§ **Exercise details**
Write out, without any change, the lines in the material below that run from the line with "List each element's" through the line with "Document page, 1500x1125 pixels.", both included.

§ **Records supplied**
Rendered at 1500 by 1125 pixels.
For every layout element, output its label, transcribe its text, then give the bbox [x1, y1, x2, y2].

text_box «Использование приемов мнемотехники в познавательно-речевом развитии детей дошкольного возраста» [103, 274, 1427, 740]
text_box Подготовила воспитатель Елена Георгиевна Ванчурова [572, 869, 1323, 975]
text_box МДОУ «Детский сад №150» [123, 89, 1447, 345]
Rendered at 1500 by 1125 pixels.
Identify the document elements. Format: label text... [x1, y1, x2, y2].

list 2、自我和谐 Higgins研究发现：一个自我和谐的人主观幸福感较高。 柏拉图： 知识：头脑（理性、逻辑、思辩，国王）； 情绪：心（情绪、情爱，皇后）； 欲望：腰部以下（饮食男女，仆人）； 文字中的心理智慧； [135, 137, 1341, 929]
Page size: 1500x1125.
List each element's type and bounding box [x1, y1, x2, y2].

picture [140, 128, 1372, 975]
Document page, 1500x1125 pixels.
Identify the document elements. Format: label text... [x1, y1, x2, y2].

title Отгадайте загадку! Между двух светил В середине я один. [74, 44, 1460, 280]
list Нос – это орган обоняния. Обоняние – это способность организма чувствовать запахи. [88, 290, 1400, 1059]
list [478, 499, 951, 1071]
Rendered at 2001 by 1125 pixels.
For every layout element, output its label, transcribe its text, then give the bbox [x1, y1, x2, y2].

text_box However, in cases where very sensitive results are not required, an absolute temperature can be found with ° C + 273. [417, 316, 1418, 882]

§ **Final answer**
List each element's type and bounding box [x1, y1, x2, y2].

picture [140, 128, 1372, 975]
Document page, 1500x1125 pixels.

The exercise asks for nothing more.